I saw the impressive compression site which lists lossless compression algorithms properties on different cpus and data sets.
I wanted to do something similar myself, on a particular platform and data set, trying to minimize the disk usage of a daily backup job, within reasonable cpu bounds.
The system is a AMD Ryzen 7 3800XT running Ubuntu 18.04, all programs installed through Ubuntu official sources with apt. I want to utilize all cores, so all algorithms were run with -threads=0 or similar, to allow them using all the cores.
The data is text dumps from InfluxDb, a very repetitive data set. I had 50 GB of uncompressed data on a fast, unencrypted nvme ssd.

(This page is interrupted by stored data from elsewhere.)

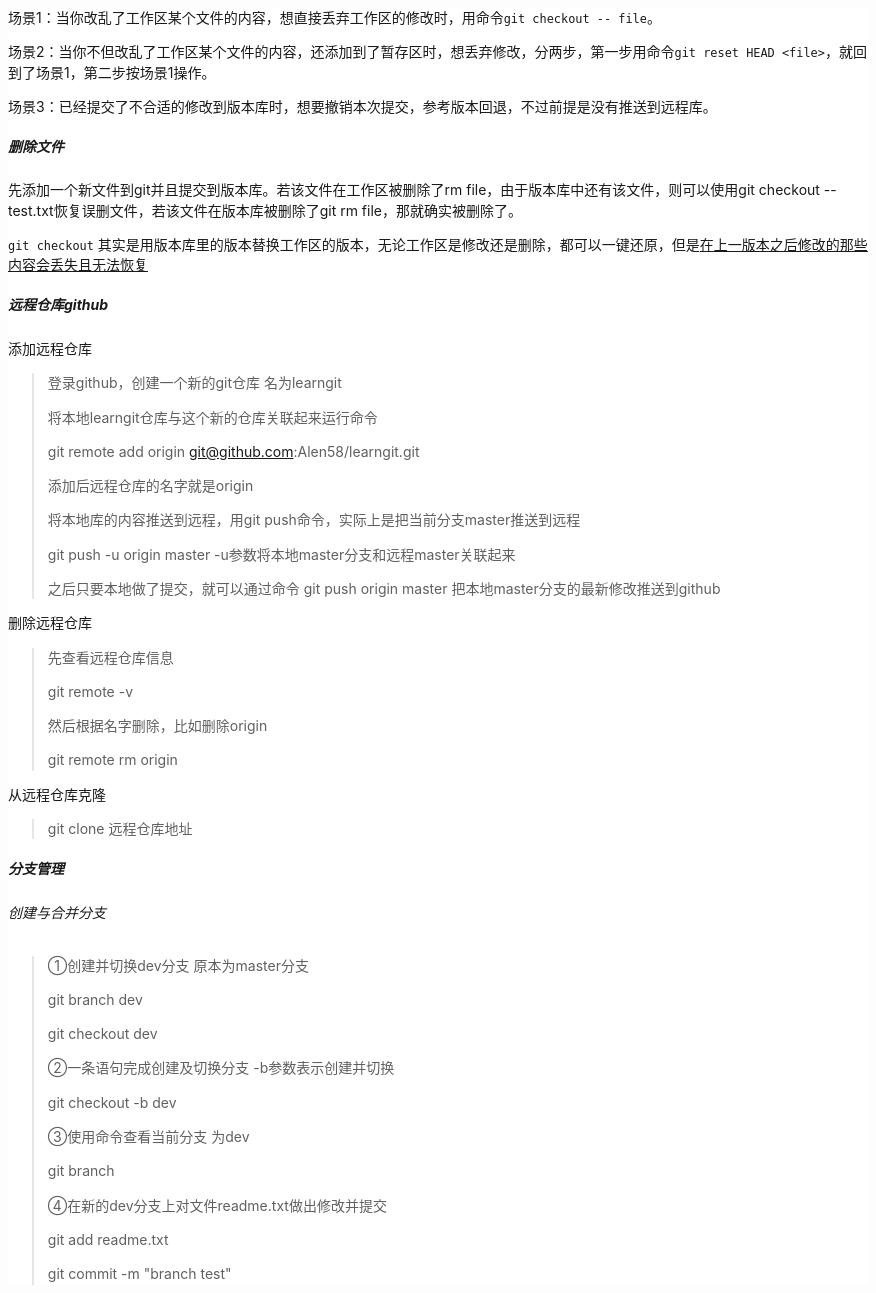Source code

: 场景1：当你改乱了工作区某个文件的内容，想直接丢弃工作区的修改时，用命令`git checkout -- file`。

场景2：当你不但改乱了工作区某个文件的内容，还添加到了暂存区时，想丢弃修改，分两步，第一步用命令`git reset HEAD <file>`，就回到了场景1，第二步按场景1操作。

场景3：已经提交了不合适的修改到版本库时，想要撤销本次提交，参考版本回退，不过前提是没有推送到远程库。

##### 删除文件

先添加一个新文件到git并且提交到版本库。若该文件在工作区被删除了rm file，由于版本库中还有该文件，则可以使用git checkout -- test.txt恢复误删文件，若该文件在版本库被删除了git rm file，那就确实被删除了。

`git checkout` 其实是用版本库里的版本替换工作区的版本，无论工作区是修改还是删除，都可以一键还原，但是<u>在上一版本之后修改的那些内容会丢失且无法恢复</u>

##### 远程仓库github

添加远程仓库

> 登录github，创建一个新的git仓库 名为learngit
>
> 将本地learngit仓库与这个新的仓库关联起来运行命令
>
> git remote add origin git@github.com:Alen58/learngit.git
>
> 添加后远程仓库的名字就是origin
>
> 将本地库的内容推送到远程，用git push命令，实际上是把当前分支master推送到远程
>
> git push -u origin master    -u参数将本地master分支和远程master关联起来
>
> 之后只要本地做了提交，就可以通过命令 git push origin master 把本地master分支的最新修改推送到github

删除远程仓库

> 先查看远程仓库信息
>
> git remote -v
>
> 然后根据名字删除，比如删除origin
>
> git remote rm origin

从远程仓库克隆

> git clone 远程仓库地址

##### 分支管理

###### 创建与合并分支

> ①创建并切换dev分支 原本为master分支
>
> git branch dev
>
> git checkout dev
>
> ②一条语句完成创建及切换分支 -b参数表示创建并切换
>
> git checkout -b dev   
>
> ③使用命令查看当前分支 为dev
>
> git branch
>
> ④在新的dev分支上对文件readme.txt做出修改并提交
>
> git add readme.txt
>
> git commit -m "branch test"
>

I tried lz4, pigz, zstd, brotli, bzip2, xz, and zpaq (lrzip).
All were set to use all cpu cores if possible. I measured wall clock time (seconds) and compression ratio (1x being no gain at all). The command line I used was
/usr/bin/time --format="%U\t%s\t%e\t%M\t%x\t%C"
The raw data are available here.
These are methods which are best for some various definitions of best:
Method | Wall clock | Compression ratio | Comment |
---|---|---|---|
zstd -5 | 58.1 | 11.6 | Best bang for the buck |
zstd -19 | 1471 | 21.1 | Best compression |
zstd -4 | 57.3 | 10.9 | Fastest |
zstd -8 | 81,3 | 12.1 | Fastest over 12x |
xz -4 | 374 | 16.0 | Fastest over 15x |
lz4 -1 | 58.2 | 6.9 | Lowest user mode (total cpu effort) |
Here is an image showing the results sorted on compression ratio, with the elements being part of the pareto frontier highlighted with green background colour.
For reference, here are some of the other methods which were not best in any sense:
Method | Wall clock | Compression ratio | Comment |
---|---|---|---|
pigz -6 | 97.9 | 11.8 | |
brotli -6 | 895 | 12.7 | |
bzip2 | 3308 | 13.9 | |
zpaq | 4896 | 18.9 |
The conclusion is that zstd is very flexible to tune between fast and highly compressing.
In the end, I decided to use xz -6 which gave 19.1x in 1120 seconds, the maximum I think is reasonable for this particular backup job to take.